EXERCISE DIRECTIONS | In the text on childhood ALL treatment in India, when did the ICICLe clinical study start?

-------- PAGE TEXT

As a part of standardising treatment of children with ALL, Tata Translational Cancer Research Centre (TTCRC) has initiated a study using Indian Childhood Collaborative Leukaemia (ICICLe) protocol in five centres across the cities of Mumbai, Delhi, Kolkata and Chennai. The clinical study started in October 2016 and around 2,600 patients have been recruited so far. ICICLe offers a modern-yet-simplified clinical management process for childhood ALL, providing the opportunity to develop new, cost-effective tools for risk stratification.
“The primary objective of the study is to raise the five-year survival rate of ALL patients to 75% from the current 65% and then gradually move to 90% target, which is the international standard,” says Prof Vaskar Saha, Senior Consultant at Department of Paediatric-Haematology & Director of Tata Translational Cancer Research Center (TTCRC), Kolkata.
Despite the tremendous progress made, the survival of young cancer patients, as mentioned, is not essentially the same all over the world. Various organisations working in the field of childhood cancer are trying to address this gap of inequality.
“An enormous amount of good work is going on within the paediatric oncology community in India. That will drive better outcomes, quality of life and care for children with cancer and their families, as well as secure child rights for the health-impaired child with cancer – right to health, education, childhood, pain and palliative care as well as right to be heard,” avers Poonam Bagai.

----------------
-------- DATA SEGMENT

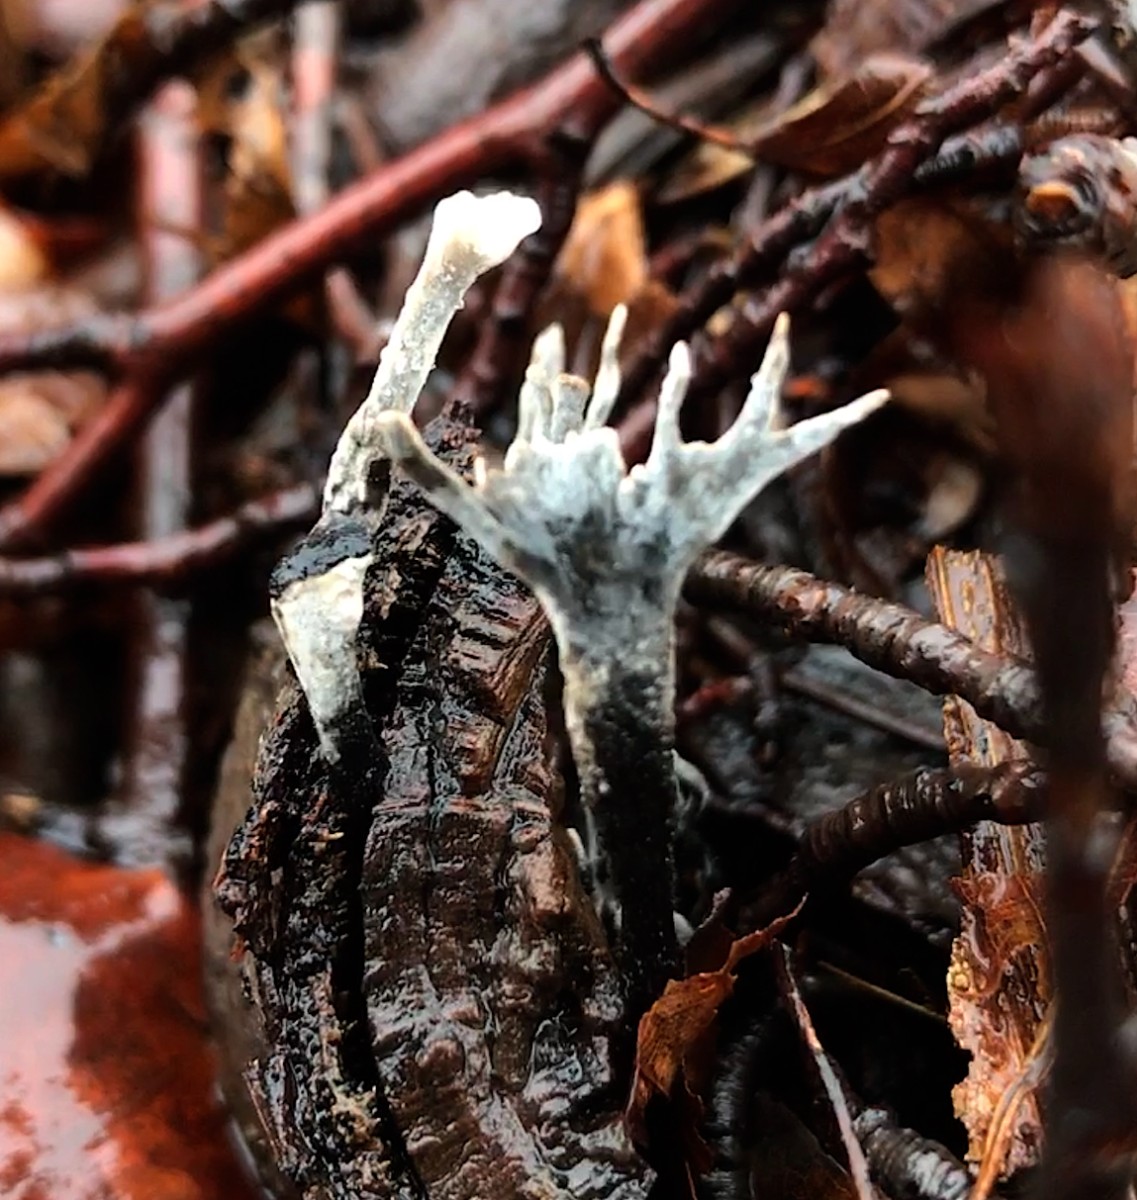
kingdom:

----------------

WORKED SOLUTION | October 2016